Google Analytics 4 tracks metrics based on events. An event is anything the user does on the site such as pageviews, session starts, video plays, button clicks, link clicks or even a page scroll. There is no cap such as in UA of 10 million sessions, it is limitless. The only restriction is that up to 500 events can be tracked. This number is anyways quite high enough.
GA4 features that businesses should be excited about
Nearly every website we build for our customers includes Google analytics tracking right from the start. With Google announcing a move over to GA4 set up, we advise our clients to start as they wish to go on. This means that we will work with a client’s SEO experts or our own in-house SEO team so that when the website launches, data will come in to provide insights on what is going right and what might need more work to take your business online presence to the next level.
In the new GA4 set up some of the older features are retained while others are entirely new and are specifically designed to take businesses into the future. Here are some features that we predict will be beneficial for companies.
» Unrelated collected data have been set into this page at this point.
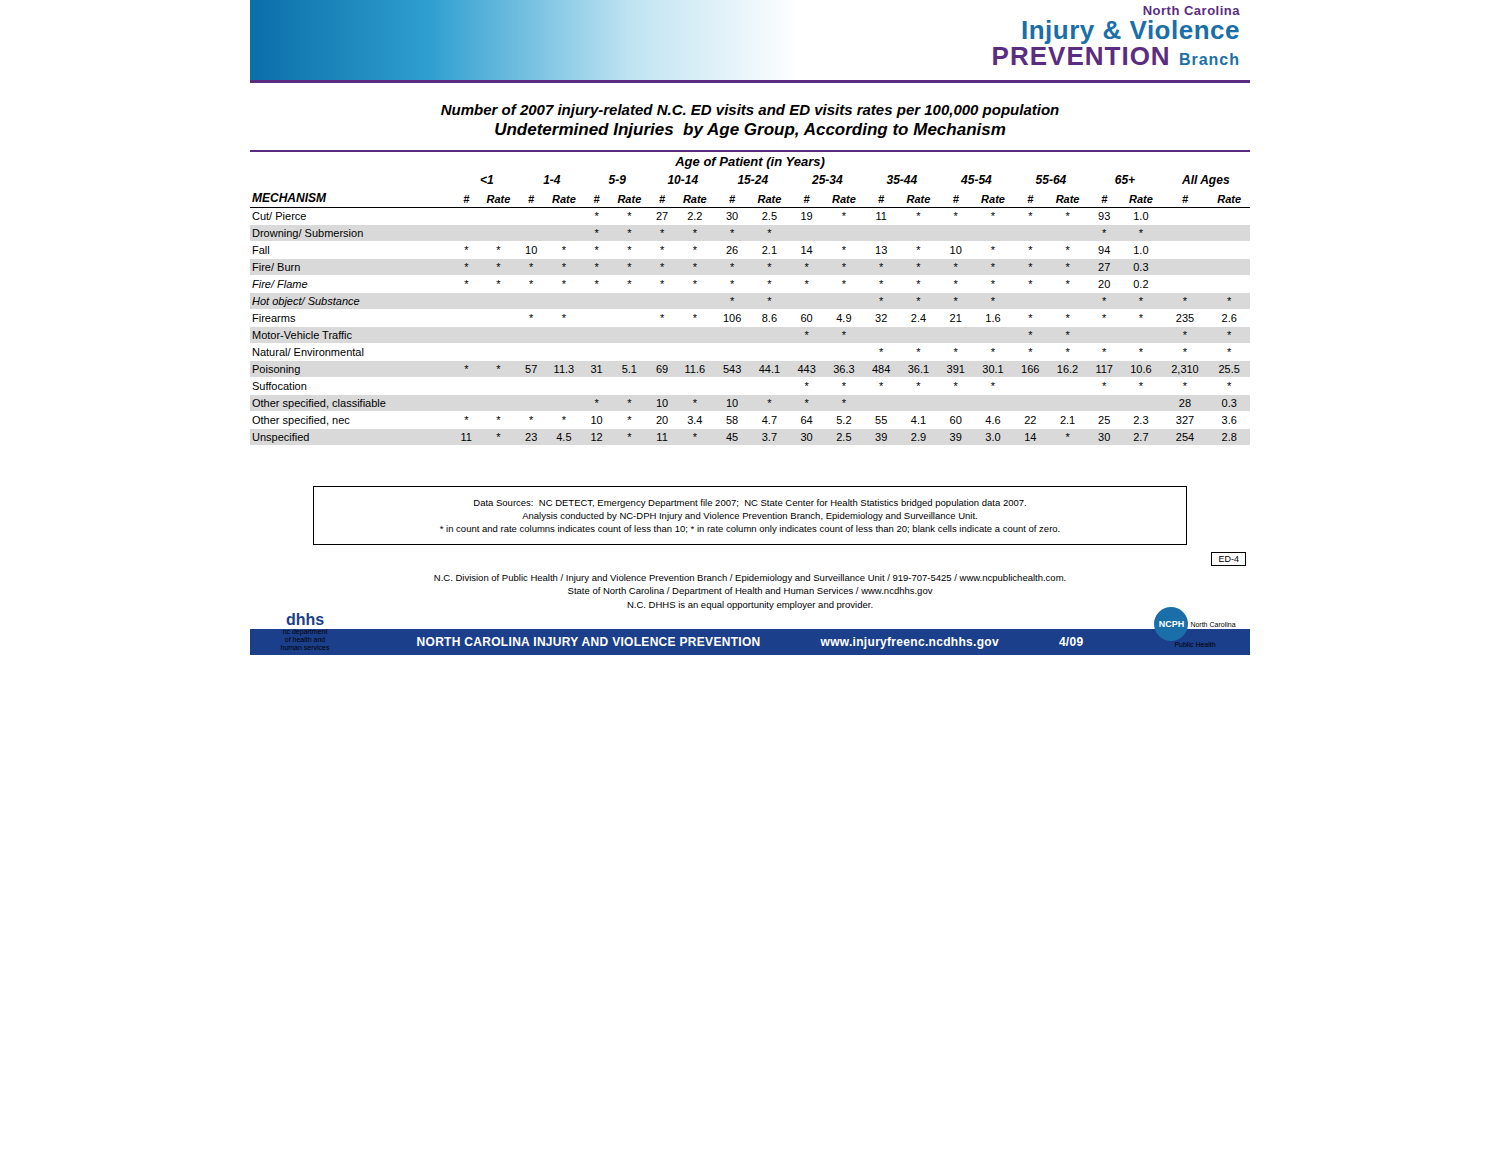North Carolina
Injury & Violence
PREVENTION Branch
Number of 2007 injury-related N.C. ED visits and ED visits rates per 100,000 population
Undetermined Injuries by Age Group, According to Mechanism
| Age of Patient (in Years) |
| | <1 | 1-4 | 5-9 | 10-14 | 15-24 | 25-34 | 35-44 | 45-54 | 55-64 | 65+ | All Ages |
| MECHANISM | # | Rate | # | Rate | # | Rate | # | Rate | # | Rate | # | Rate | # | Rate | # | Rate | # | Rate | # | Rate | # | Rate |
| Cut/ Pierce | | | | | * | * | 27 | 2.2 | 30 | 2.5 | 19 | * | 11 | * | * | * | * | * | 93 | 1.0 | | |
| Drowning/ Submersion | | | | | * | * | * | * | * | * | | | | | | | | | * | * | | |
| Fall | * | * | 10 | * | * | * | * | * | 26 | 2.1 | 14 | * | 13 | * | 10 | * | * | * | 94 | 1.0 | | |
| Fire/ Burn | * | * | * | * | * | * | * | * | * | * | * | * | * | * | * | * | * | * | 27 | 0.3 | | |
| Fire/ Flame | * | * | * | * | * | * | * | * | * | * | * | * | * | * | * | * | * | * | 20 | 0.2 | | |
| Hot object/ Substance | | | | | | | | | * | * | | | * | * | * | * | | | * | * | * | * |
| Firearms | | | * | * | | | * | * | 106 | 8.6 | 60 | 4.9 | 32 | 2.4 | 21 | 1.6 | * | * | * | * | 235 | 2.6 |
| Motor-Vehicle Traffic | | | | | | | | | | | * | * | | | | | * | * | | | * | * |
| Natural/ Environmental | | | | | | | | | | | | | * | * | * | * | * | * | * | * | * | * |
| Poisoning | * | * | 57 | 11.3 | 31 | 5.1 | 69 | 11.6 | 543 | 44.1 | 443 | 36.3 | 484 | 36.1 | 391 | 30.1 | 166 | 16.2 | 117 | 10.6 | 2,310 | 25.5 |
| Suffocation | | | | | | | | | | | * | * | * | * | * | * | | | * | * | * | * |
| Other specified, classifiable | | | | | * | * | 10 | * | 10 | * | * | * | | | | | | | | | 28 | 0.3 |
| Other specified, nec | * | * | * | * | 10 | * | 20 | 3.4 | 58 | 4.7 | 64 | 5.2 | 55 | 4.1 | 60 | 4.6 | 22 | 2.1 | 25 | 2.3 | 327 | 3.6 |
| Unspecified | 11 | * | 23 | 4.5 | 12 | * | 11 | * | 45 | 3.7 | 30 | 2.5 | 39 | 2.9 | 39 | 3.0 | 14 | * | 30 | 2.7 | 254 | 2.8 |
Data Sources: NC DETECT, Emergency Department file 2007; NC State Center for Health Statistics bridged population data 2007.
Analysis conducted by NC-DPH Injury and Violence Prevention Branch, Epidemiology and Surveillance Unit.
* in count and rate columns indicates count of less than 10; * in rate column only indicates count of less than 20; blank cells indicate a count of zero.
ED-4
N.C. Division of Public Health / Injury and Violence Prevention Branch / Epidemiology and Surveillance Unit / 919-707-5425 / www.ncpublichealth.com.
State of North Carolina / Department of Health and Human Services / www.ncdhhs.gov
N.C. DHHS is an equal opportunity employer and provider.
dhhs
nc department
of health and
human services
NCPH
North Carolina
Public Health
NORTH CAROLINA INJURY AND VIOLENCE PREVENTION www.injuryfreenc.ncdhhs.gov 4/09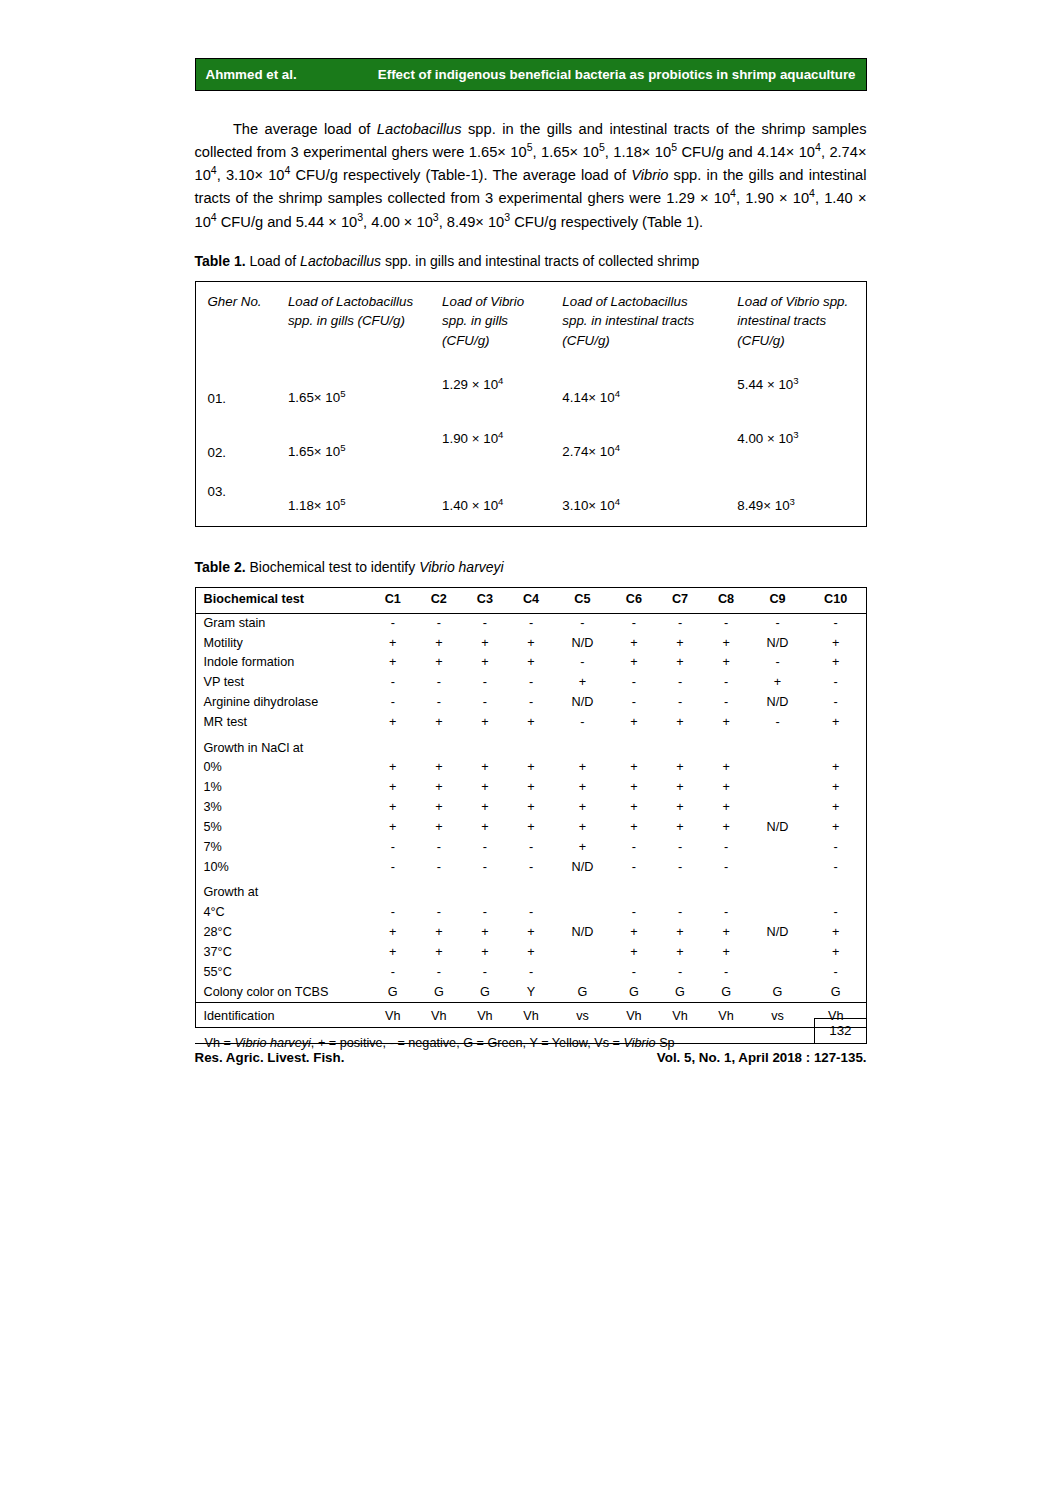Ahmmed et al. Effect of indigenous beneficial bacteria as probiotics in shrimp aquaculture
The average load of Lactobacillus spp. in the gills and intestinal tracts of the shrimp samples collected from 3 experimental ghers were 1.65× 105, 1.65× 105, 1.18× 105 CFU/g and 4.14× 104, 2.74× 104, 3.10× 104 CFU/g respectively (Table-1). The average load of Vibrio spp. in the gills and intestinal tracts of the shrimp samples collected from 3 experimental ghers were 1.29 × 104, 1.90 × 104, 1.40 × 104 CFU/g and 5.44 × 103, 4.00 × 103, 8.49× 103 CFU/g respectively (Table 1).
Table 1. Load of Lactobacillus spp. in gills and intestinal tracts of collected shrimp
| Gher No. | Load of Lactobacillus spp. in gills (CFU/g) | Load of Vibrio spp. in gills (CFU/g) | Load of Lactobacillus spp. in intestinal tracts (CFU/g) | Load of Vibrio spp. intestinal tracts (CFU/g) |
| --- | --- | --- | --- | --- |
| 01. | 1.65× 10 5 | 1.29 × 10 4 | 4.14× 10 4 | 5.44 × 10 3 |
| 02. | 1.65× 10 5 | 1.90 × 10 4 | 2.74× 10 4 | 4.00 × 10 3 |
| 03. | 1.18× 10 5 | 1.40 × 10 4 | 3.10× 10 4 | 8.49× 10 3 |
Table 2. Biochemical test to identify Vibrio harveyi
| Biochemical test | C1 | C2 | C3 | C4 | C5 | C6 | C7 | C8 | C9 | C10 |
| --- | --- | --- | --- | --- | --- | --- | --- | --- | --- | --- |
| Gram stain | - | - | - | - | - | - | - | - | - | - |
| Motility | + | + | + | + | N/D | + | + | + | N/D | + |
| Indole formation | + | + | + | + | - | + | + | + | - | + |
| VP test | - | - | - | - | + | - | - | - | + | - |
| Arginine dihydrolase | - | - | - | - | N/D | - | - | - | N/D | - |
| MR test | + | + | + | + | - | + | + | + | - | + |
| Growth in NaCl at | |
| 0% | + | + | + | + | + | + | + | + | | + |
| 1% | + | + | + | + | + | + | + | + | | + |
| 3% | + | + | + | + | + | + | + | + | | + |
| 5% | + | + | + | + | + | + | + | + | N/D | + |
| 7% | - | - | - | - | + | - | - | - | | - |
| 10% | - | - | - | - | N/D | - | - | - | | - |
| Growth at | |
| 4°C | - | - | - | - | | - | - | - | | - |
| 28°C | + | + | + | + | N/D | + | + | + | N/D | + |
| 37°C | + | + | + | + | | + | + | + | | + |
| 55°C | - | - | - | - | | - | - | - | | - |
| Colony color on TCBS | G | G | G | Y | G | G | G | G | G | G |
| Identification | Vh | Vh | Vh | Vh | vs | Vh | Vh | Vh | vs | Vh |
Vh = Vibrio harveyi, + = positive, - = negative, G = Green, Y = Yellow, Vs = Vibrio Sp
132
Res. Agric. Livest. Fish. Vol. 5, No. 1, April 2018 : 127-135.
1. Google Analytics 4 supports predictive metrics
The exciting feature for businesses is that it is built on predictive metrics that are not available if you are still using Universal Analytics. GA4 is powered by Google’s machine learning system and this will give businesses insights into probable future behavior of website visitors such as customer churn probability, purchase probability and even predicted revenue. For instance, the new analytical system could predict the likelihood of a user who has been active on your site within the last 7 days will not be active in the next 7 days. It could tell businesses whether users of the website who were active in the last 28 days would purchase an item or service in the next 7 days. That is exciting, isn’t it?
However, there are a few prerequisites to trigger this behavior, there must be at least 1000 samples of positive and negative behavior for user purchase or churn behavior for predictivity algorithms to trigger. After all, data is necessary for any AI algorithm.
According to the Google Blog,
“It has machine learning at its core to automatically surface helpful insights and gives you a complete understanding of your customers across devices and platforms. It’s privacy-centric by design, so you can rely on Analytics even as industry changes like restrictions on cookies and identifiers create gaps in your data.”
2. Aggregated data streams
This feature will benefit those businesses that have an app along with a website. In UA if you were tracking analytics for your website and your app, it had to be done separately. GA4 though consolidates all data streams.
While data can still be broken down into individual streams, you will also have a roll-up property that can be customized with up to 50 dimensions and metrics to give you a cross-domain view of traffic metrics.